Description of the task: Once the line with "Shrub | 120786.37 |" is found in the entries below, print it and each following line exactly, stopping after the line with "Figure 4. Map of the Vegetation Cover in 2018"; print nothing else.

________________

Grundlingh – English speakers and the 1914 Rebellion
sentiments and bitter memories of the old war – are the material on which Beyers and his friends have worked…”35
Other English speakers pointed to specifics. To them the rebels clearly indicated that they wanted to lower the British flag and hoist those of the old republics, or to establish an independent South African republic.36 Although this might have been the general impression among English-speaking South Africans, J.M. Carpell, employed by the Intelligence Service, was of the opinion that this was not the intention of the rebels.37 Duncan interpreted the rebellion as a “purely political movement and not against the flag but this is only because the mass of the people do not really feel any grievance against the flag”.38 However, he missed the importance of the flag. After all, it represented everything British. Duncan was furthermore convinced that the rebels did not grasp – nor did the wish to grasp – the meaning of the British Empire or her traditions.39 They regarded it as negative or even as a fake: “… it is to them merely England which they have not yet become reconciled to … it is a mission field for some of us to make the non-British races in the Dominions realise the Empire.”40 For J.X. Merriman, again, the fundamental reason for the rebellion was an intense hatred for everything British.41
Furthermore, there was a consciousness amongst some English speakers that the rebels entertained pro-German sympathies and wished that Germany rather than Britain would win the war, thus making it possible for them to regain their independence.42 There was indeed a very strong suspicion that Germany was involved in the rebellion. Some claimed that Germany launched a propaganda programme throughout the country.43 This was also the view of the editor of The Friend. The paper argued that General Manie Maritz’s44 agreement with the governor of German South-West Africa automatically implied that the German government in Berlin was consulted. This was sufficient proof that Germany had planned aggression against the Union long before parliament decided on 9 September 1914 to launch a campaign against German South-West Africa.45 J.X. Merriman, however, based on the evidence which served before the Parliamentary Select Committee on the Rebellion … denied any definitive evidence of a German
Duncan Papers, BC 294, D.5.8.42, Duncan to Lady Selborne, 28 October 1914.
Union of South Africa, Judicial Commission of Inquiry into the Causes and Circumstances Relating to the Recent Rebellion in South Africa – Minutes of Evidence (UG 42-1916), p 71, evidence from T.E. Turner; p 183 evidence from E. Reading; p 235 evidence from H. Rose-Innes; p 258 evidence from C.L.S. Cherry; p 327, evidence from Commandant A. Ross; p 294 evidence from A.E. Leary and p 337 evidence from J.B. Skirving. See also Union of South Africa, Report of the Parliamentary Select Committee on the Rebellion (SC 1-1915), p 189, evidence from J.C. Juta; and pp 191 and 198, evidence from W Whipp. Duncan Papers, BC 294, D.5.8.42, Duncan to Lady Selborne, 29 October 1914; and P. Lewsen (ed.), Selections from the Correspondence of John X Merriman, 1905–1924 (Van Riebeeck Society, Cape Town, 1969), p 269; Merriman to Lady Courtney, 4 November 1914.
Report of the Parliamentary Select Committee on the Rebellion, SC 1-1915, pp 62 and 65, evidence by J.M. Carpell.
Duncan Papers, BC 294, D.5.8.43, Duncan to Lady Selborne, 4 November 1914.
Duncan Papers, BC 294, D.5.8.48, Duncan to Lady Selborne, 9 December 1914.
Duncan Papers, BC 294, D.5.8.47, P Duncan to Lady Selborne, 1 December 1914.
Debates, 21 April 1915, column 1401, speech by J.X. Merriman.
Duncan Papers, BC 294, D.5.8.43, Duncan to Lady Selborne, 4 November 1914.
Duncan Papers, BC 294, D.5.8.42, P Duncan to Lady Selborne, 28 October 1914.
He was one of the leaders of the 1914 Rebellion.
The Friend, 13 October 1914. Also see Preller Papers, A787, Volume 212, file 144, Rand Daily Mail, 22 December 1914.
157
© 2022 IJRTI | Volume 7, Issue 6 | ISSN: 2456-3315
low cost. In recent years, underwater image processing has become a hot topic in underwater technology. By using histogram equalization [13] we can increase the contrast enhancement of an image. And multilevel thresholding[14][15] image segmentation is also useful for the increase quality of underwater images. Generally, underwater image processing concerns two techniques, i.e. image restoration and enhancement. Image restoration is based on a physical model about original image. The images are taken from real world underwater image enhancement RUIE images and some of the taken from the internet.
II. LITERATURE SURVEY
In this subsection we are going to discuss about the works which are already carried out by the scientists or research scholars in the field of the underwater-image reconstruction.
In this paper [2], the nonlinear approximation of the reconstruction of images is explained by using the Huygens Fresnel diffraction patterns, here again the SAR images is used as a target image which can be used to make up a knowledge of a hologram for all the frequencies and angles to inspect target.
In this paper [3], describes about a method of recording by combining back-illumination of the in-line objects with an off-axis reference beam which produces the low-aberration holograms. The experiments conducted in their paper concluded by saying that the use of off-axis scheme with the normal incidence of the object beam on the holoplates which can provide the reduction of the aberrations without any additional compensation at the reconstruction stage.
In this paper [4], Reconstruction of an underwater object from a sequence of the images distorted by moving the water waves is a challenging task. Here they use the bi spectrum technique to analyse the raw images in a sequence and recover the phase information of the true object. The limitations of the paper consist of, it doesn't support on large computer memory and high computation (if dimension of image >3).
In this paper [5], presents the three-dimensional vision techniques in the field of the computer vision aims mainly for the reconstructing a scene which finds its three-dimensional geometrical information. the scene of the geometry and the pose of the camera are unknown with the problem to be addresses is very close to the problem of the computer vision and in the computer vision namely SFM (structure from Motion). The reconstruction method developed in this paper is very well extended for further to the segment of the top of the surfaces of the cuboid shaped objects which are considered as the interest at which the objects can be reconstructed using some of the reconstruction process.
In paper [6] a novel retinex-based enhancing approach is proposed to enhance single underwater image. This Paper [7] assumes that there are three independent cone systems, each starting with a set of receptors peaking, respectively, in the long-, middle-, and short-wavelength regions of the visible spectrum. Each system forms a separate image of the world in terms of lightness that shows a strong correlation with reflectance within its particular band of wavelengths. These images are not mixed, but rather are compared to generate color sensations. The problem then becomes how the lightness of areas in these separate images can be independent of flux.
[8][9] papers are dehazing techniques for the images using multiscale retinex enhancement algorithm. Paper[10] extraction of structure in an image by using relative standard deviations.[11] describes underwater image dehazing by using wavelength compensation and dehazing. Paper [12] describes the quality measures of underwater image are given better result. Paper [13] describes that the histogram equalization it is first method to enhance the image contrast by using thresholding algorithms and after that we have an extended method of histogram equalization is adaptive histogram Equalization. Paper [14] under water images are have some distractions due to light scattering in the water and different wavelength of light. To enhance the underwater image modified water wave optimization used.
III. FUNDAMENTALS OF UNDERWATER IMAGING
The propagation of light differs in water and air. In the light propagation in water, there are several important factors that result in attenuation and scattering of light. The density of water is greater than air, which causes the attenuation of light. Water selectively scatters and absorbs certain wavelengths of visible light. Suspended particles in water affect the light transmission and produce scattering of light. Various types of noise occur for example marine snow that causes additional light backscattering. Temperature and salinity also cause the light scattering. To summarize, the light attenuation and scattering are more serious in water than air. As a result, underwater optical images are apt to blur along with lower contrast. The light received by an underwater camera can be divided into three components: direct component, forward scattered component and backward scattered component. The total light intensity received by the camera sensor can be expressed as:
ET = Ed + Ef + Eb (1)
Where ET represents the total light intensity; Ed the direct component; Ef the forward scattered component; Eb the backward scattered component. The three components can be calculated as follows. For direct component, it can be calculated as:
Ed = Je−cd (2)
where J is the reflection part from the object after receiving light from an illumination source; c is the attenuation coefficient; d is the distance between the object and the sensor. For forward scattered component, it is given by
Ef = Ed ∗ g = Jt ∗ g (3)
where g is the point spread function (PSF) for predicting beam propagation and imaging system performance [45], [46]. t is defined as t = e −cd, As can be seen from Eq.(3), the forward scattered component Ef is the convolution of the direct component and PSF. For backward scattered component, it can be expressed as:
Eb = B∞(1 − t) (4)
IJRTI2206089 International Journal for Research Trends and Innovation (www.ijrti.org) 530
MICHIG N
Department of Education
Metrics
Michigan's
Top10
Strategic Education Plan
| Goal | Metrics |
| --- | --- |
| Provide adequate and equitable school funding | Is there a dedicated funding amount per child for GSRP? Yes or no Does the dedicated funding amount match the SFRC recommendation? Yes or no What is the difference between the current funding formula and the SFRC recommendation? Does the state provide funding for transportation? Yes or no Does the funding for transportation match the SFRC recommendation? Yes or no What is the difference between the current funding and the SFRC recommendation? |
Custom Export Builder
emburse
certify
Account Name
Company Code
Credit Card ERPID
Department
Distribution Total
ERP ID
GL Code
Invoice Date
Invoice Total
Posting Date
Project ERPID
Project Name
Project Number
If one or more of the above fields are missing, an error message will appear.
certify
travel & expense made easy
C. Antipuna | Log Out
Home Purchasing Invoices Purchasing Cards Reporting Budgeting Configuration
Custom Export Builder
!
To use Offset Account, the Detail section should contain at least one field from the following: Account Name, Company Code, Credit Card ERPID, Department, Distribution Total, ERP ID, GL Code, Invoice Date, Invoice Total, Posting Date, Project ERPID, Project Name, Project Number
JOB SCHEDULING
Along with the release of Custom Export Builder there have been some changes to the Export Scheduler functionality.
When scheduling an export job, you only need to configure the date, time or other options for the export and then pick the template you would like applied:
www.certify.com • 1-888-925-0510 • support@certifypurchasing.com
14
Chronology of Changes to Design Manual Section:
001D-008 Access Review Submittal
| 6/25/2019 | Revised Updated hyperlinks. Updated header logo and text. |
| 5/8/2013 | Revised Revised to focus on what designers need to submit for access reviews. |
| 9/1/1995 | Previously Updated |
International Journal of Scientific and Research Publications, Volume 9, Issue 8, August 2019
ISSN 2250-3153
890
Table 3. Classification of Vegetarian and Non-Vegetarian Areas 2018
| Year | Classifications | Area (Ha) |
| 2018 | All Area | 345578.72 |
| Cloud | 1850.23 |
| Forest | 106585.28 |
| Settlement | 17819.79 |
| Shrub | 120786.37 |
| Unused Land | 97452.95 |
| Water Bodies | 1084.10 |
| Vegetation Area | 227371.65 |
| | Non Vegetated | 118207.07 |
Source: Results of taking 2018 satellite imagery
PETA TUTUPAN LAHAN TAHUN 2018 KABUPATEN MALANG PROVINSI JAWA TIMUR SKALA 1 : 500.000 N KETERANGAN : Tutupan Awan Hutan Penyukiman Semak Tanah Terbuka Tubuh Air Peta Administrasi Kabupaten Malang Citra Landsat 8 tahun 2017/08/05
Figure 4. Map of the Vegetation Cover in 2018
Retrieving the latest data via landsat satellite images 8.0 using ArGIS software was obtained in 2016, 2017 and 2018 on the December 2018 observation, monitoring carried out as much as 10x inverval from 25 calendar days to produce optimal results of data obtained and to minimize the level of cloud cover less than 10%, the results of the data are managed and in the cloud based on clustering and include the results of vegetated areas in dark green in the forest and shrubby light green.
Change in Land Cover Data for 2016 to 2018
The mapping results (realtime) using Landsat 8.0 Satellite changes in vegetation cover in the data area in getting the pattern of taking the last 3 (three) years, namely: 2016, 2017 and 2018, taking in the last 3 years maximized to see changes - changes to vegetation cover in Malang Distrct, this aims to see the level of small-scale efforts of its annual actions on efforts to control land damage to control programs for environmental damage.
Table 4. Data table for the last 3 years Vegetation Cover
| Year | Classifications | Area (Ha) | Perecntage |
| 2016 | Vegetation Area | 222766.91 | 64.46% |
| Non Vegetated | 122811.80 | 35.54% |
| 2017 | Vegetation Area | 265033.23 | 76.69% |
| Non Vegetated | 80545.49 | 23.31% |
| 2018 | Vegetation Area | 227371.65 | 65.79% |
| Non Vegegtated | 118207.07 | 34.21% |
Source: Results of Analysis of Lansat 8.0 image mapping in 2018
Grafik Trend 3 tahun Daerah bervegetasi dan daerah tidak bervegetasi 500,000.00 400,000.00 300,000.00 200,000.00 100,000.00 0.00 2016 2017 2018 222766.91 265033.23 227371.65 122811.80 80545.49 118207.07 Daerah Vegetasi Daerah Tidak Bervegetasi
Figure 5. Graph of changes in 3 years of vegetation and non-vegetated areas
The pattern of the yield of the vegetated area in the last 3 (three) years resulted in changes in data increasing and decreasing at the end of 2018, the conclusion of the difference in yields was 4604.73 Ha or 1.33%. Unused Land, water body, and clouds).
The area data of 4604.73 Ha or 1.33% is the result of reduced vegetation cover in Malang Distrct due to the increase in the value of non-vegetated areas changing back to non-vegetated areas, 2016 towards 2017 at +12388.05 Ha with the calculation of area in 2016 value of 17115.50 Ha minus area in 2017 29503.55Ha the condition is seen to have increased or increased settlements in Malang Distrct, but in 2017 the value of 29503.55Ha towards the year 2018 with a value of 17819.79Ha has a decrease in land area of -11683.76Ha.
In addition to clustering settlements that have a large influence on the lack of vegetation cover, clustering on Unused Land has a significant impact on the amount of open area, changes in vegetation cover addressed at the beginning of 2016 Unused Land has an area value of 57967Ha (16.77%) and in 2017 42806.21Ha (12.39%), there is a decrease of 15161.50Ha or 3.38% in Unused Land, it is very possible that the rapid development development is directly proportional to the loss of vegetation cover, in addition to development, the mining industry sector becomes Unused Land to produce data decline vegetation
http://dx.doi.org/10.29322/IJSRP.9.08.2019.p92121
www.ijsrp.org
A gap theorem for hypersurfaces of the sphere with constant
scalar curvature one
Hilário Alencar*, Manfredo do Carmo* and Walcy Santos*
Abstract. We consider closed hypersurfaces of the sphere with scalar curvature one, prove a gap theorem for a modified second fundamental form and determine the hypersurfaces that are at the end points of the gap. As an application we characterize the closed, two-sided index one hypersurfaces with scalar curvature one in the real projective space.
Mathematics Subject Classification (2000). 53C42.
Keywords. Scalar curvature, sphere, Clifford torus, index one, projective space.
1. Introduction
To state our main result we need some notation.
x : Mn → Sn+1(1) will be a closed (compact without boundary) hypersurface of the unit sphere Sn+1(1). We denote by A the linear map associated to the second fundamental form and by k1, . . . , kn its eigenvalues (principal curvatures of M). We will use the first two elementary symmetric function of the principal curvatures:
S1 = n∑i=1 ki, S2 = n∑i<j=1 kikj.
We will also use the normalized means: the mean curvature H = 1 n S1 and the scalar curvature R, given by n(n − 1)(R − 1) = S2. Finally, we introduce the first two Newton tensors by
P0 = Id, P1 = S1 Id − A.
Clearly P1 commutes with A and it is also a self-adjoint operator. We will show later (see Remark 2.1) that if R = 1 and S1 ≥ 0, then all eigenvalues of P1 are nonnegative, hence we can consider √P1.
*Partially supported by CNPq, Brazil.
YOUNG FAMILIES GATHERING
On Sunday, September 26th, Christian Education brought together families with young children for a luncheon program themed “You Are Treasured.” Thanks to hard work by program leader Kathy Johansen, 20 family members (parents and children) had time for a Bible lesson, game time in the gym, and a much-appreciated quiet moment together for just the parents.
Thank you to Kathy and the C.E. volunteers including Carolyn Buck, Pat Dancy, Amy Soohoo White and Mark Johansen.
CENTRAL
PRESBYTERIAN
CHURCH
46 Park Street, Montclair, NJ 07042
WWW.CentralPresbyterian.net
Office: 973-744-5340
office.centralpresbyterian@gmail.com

________________

Result of this task:
| Shrub | 120786.37 |
| Unused Land | 97452.95 |
| Water Bodies | 1084.10 |
| Vegetation Area | 227371.65 |
| | Non Vegetated | 118207.07 |
Source: Results of taking 2018 satellite imagery
PETA TUTUPAN LAHAN TAHUN 2018 KABUPATEN MALANG PROVINSI JAWA TIMUR SKALA 1 : 500.000 N KETERANGAN : Tutupan Awan Hutan Penyukiman Semak Tanah Terbuka Tubuh Air Peta Administrasi Kabupaten Malang Citra Landsat 8 tahun 2017/08/05
Figure 4. Map of the Vegetation Cover in 2018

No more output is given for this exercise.